# Shotgun Scopes



## TheKing (Apr 15, 2004)

Started this one because of a question in another thread.
The question was "Why do you need a scope on a shotgun?"
Ans.
Because I am old.  
Really.... My reading vision began going bad at age 40 and now it is about a correction of 3.0 at age 48. And since then, my distance vision deteriorated as well. So now I have bifocals with a fair bit of both short and long range correction. 

So, when I look down the rifle sights with the naked eye, I can't focus at all on either the deer or the sight pin. And when I put my glasses on, I can either see the deer or the sight pin....depending on which part of the eye glasses I am looking through. And it doesn't work to try and bob your head up and down.

Scopes solve this problem for me. The reticle is in focus and so is the deer after it is adjusted. I have my aim back.....maybe better than in my youth. I don't really understand how it works, but it works great. My crossbow has to have one also.
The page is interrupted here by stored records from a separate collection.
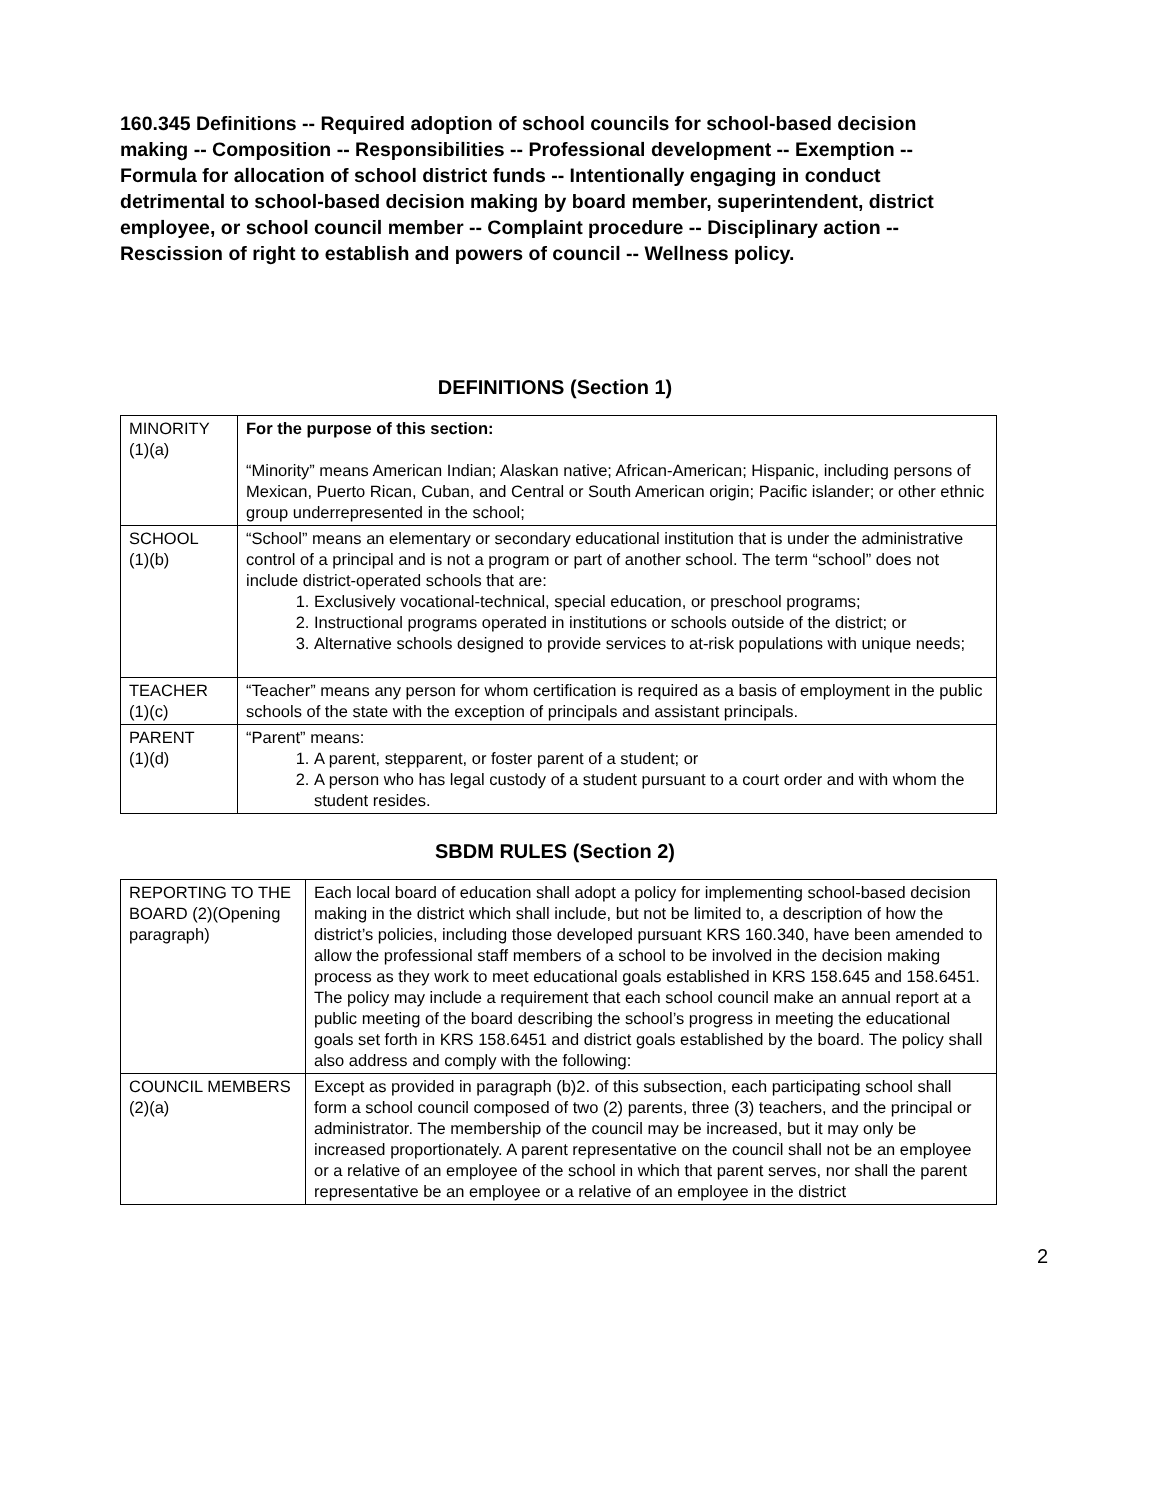160.345 Definitions -- Required adoption of school councils for school-based decision making -- Composition -- Responsibilities -- Professional development -- Exemption -- Formula for allocation of school district funds -- Intentionally engaging in conduct detrimental to school-based decision making by board member, superintendent, district employee, or school council member -- Complaint procedure -- Disciplinary action -- Rescission of right to establish and powers of council -- Wellness policy.
DEFINITIONS (Section 1)
| MINORITY (1)(a) | For the purpose of this section: “Minority” means American Indian; Alaskan native; African-American; Hispanic, including persons of Mexican, Puerto Rican, Cuban, and Central or South American origin; Pacific islander; or other ethnic group underrepresented in the school; |
| SCHOOL (1)(b) | “School” means an elementary or secondary educational institution that is under the administrative control of a principal and is not a program or part of another school. The term “school” does not include district-operated schools that are: 1. Exclusively vocational-technical, special education, or preschool programs; 2. Instructional programs operated in institutions or schools outside of the district; or 3. Alternative schools designed to provide services to at-risk populations with unique needs; |
| TEACHER (1)(c) | “Teacher” means any person for whom certification is required as a basis of employment in the public schools of the state with the exception of principals and assistant principals. |
| PARENT (1)(d) | “Parent” means: 1. A parent, stepparent, or foster parent of a student; or 2. A person who has legal custody of a student pursuant to a court order and with whom the student resides. |
SBDM RULES (Section 2)
| REPORTING TO THE BOARD (2)(Opening paragraph) | Each local board of education shall adopt a policy for implementing school-based decision making in the district which shall include, but not be limited to, a description of how the district’s policies, including those developed pursuant KRS 160.340, have been amended to allow the professional staff members of a school to be involved in the decision making process as they work to meet educational goals established in KRS 158.645 and 158.6451. The policy may include a requirement that each school council make an annual report at a public meeting of the board describing the school’s progress in meeting the educational goals set forth in KRS 158.6451 and district goals established by the board. The policy shall also address and comply with the following: |
| COUNCIL MEMBERS (2)(a) | Except as provided in paragraph (b)2. of this subsection, each participating school shall form a school council composed of two (2) parents, three (3) teachers, and the principal or administrator. The membership of the council may be increased, but it may only be increased proportionately. A parent representative on the council shall not be an employee or a relative of an employee of the school in which that parent serves, nor shall the parent representative be an employee or a relative of an employee in the district |
2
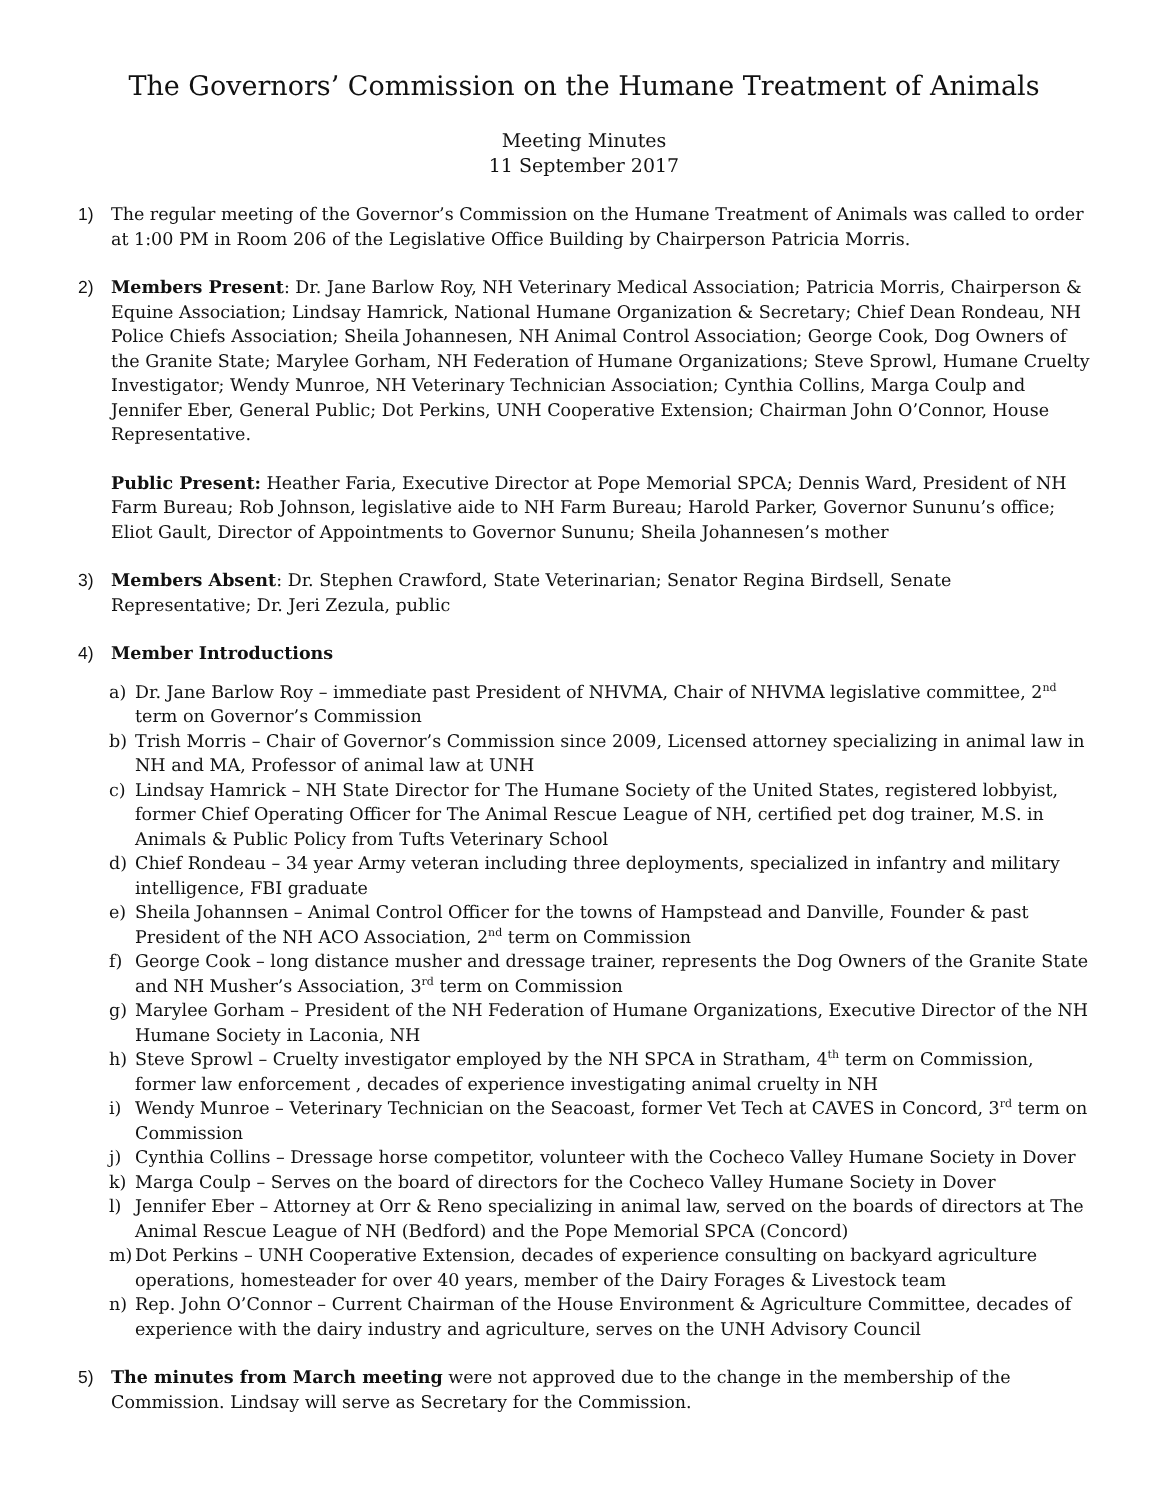The Governors’ Commission on the Humane Treatment of Animals
Meeting Minutes
11 September 2017
1) The regular meeting of the Governor’s Commission on the Humane Treatment of Animals was called to order at 1:00 PM in Room 206 of the Legislative Office Building by Chairperson Patricia Morris.
2) Members Present: Dr. Jane Barlow Roy, NH Veterinary Medical Association; Patricia Morris, Chairperson & Equine Association; Lindsay Hamrick, National Humane Organization & Secretary; Chief Dean Rondeau, NH Police Chiefs Association; Sheila Johannesen, NH Animal Control Association; George Cook, Dog Owners of the Granite State; Marylee Gorham, NH Federation of Humane Organizations; Steve Sprowl, Humane Cruelty Investigator; Wendy Munroe, NH Veterinary Technician Association; Cynthia Collins, Marga Coulp and Jennifer Eber, General Public; Dot Perkins, UNH Cooperative Extension; Chairman John O’Connor, House Representative.
Public Present: Heather Faria, Executive Director at Pope Memorial SPCA; Dennis Ward, President of NH Farm Bureau; Rob Johnson, legislative aide to NH Farm Bureau; Harold Parker, Governor Sununu’s office; Eliot Gault, Director of Appointments to Governor Sununu; Sheila Johannesen’s mother
3) Members Absent: Dr. Stephen Crawford, State Veterinarian; Senator Regina Birdsell, Senate Representative; Dr. Jeri Zezula, public
4) Member Introductions
a) Dr. Jane Barlow Roy – immediate past President of NHVMA, Chair of NHVMA legislative committee, 2<sup>nd</sup> term on Governor’s Commission
b) Trish Morris – Chair of Governor’s Commission since 2009, Licensed attorney specializing in animal law in NH and MA, Professor of animal law at UNH
c) Lindsay Hamrick – NH State Director for The Humane Society of the United States, registered lobbyist, former Chief Operating Officer for The Animal Rescue League of NH, certified pet dog trainer, M.S. in Animals & Public Policy from Tufts Veterinary School
d) Chief Rondeau – 34 year Army veteran including three deployments, specialized in infantry and military intelligence, FBI graduate
e) Sheila Johannsen – Animal Control Officer for the towns of Hampstead and Danville, Founder & past President of the NH ACO Association, 2<sup>nd</sup> term on Commission
f) George Cook – long distance musher and dressage trainer, represents the Dog Owners of the Granite State and NH Musher’s Association, 3<sup>rd</sup> term on Commission
g) Marylee Gorham – President of the NH Federation of Humane Organizations, Executive Director of the NH Humane Society in Laconia, NH
h) Steve Sprowl – Cruelty investigator employed by the NH SPCA in Stratham, 4<sup>th</sup> term on Commission, former law enforcement , decades of experience investigating animal cruelty in NH
i) Wendy Munroe – Veterinary Technician on the Seacoast, former Vet Tech at CAVES in Concord, 3<sup>rd</sup> term on Commission
j) Cynthia Collins – Dressage horse competitor, volunteer with the Cocheco Valley Humane Society in Dover
k) Marga Coulp – Serves on the board of directors for the Cocheco Valley Humane Society in Dover
l) Jennifer Eber – Attorney at Orr & Reno specializing in animal law, served on the boards of directors at The Animal Rescue League of NH (Bedford) and the Pope Memorial SPCA (Concord)
m) Dot Perkins – UNH Cooperative Extension, decades of experience consulting on backyard agriculture operations, homesteader for over 40 years, member of the Dairy Forages & Livestock team
n) Rep. John O’Connor – Current Chairman of the House Environment & Agriculture Committee, decades of experience with the dairy industry and agriculture, serves on the UNH Advisory Council
5) The minutes from March meeting were not approved due to the change in the membership of the Commission. Lindsay will serve as Secretary for the Commission.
Without it, no chance at all. I don't know if it just the reading vision thing (age), or whether it applies to near-sighted and farsighted conditions as well.


----------



## H2O Mellon (Apr 5, 2004)

I have my crossbow scopes, although its w/ a red dot, but also have both my deer guns scopes. My Ruger .454 is scopes w/ a Buris 1.5-2.5, my Marlin Slugster is scoped w/ a Buschell 1.5-4.


----------



## Shortdrift (Apr 5, 2004)

I was forced into using a scope at age 35 due to deteriorating vision.  I use a 2.5 power scope on my slug gun and a 4.0 on my crossbow, both of which allow me to make properly placed shots that I am sure of.


----------



## Fish-N-Fool (Apr 12, 2004)

I am still young and have good vision, but every gun I shoot or hunt with, I scope. For me it is a matter of making the most accurate shot period. I know of no man who does not shoot as good or better with a quality scope. Personally, I shoot much better with a scope; especially at distances greater than 50 yards. Sure, I can place decent groups with open sights at even 75 yards and hit a paper plate @ 100, but I can shoot 2'' groups @ 100 yards with my scoped setup. Heck, I can shoot 2-3'' groups @ 150 yards with my Knight SuperDisc Simmons Variable (hunting gun). No way can I do that with open sights. I hunt open areas where long shots often present themselves. I don't want to limit myself due to equipment. I use the best equipment available within the law.


----------



## bkr43050 (Apr 5, 2004)

> I hunt open areas where long shots often present themselves. I don't want to limit myself due to equipment.


I think that is one of the keys to deciding whether it makes sense to you to use a scope. If you are hunting a gun in a dense area where deer generally are not long range and you do not have much of a window of time to pull the trigger then I believe it makes sense to still go with open sights. It is just easier to get on a deer through the open sights. Some people go to the red dot scopes in these situations for quicker shots. I have never gone that route though. I am still comfortable with my open sights. Maybe it is jsut because I am not as old as some of the guys here.   But I still feel pretty comfortable with my open sights out to 100 yards plus and have dropped 3 or 4 at more than 100 yards. I can only remember one other deer that I shot at from that distance and missed. My problem there was that I didn't think he was that far.


----------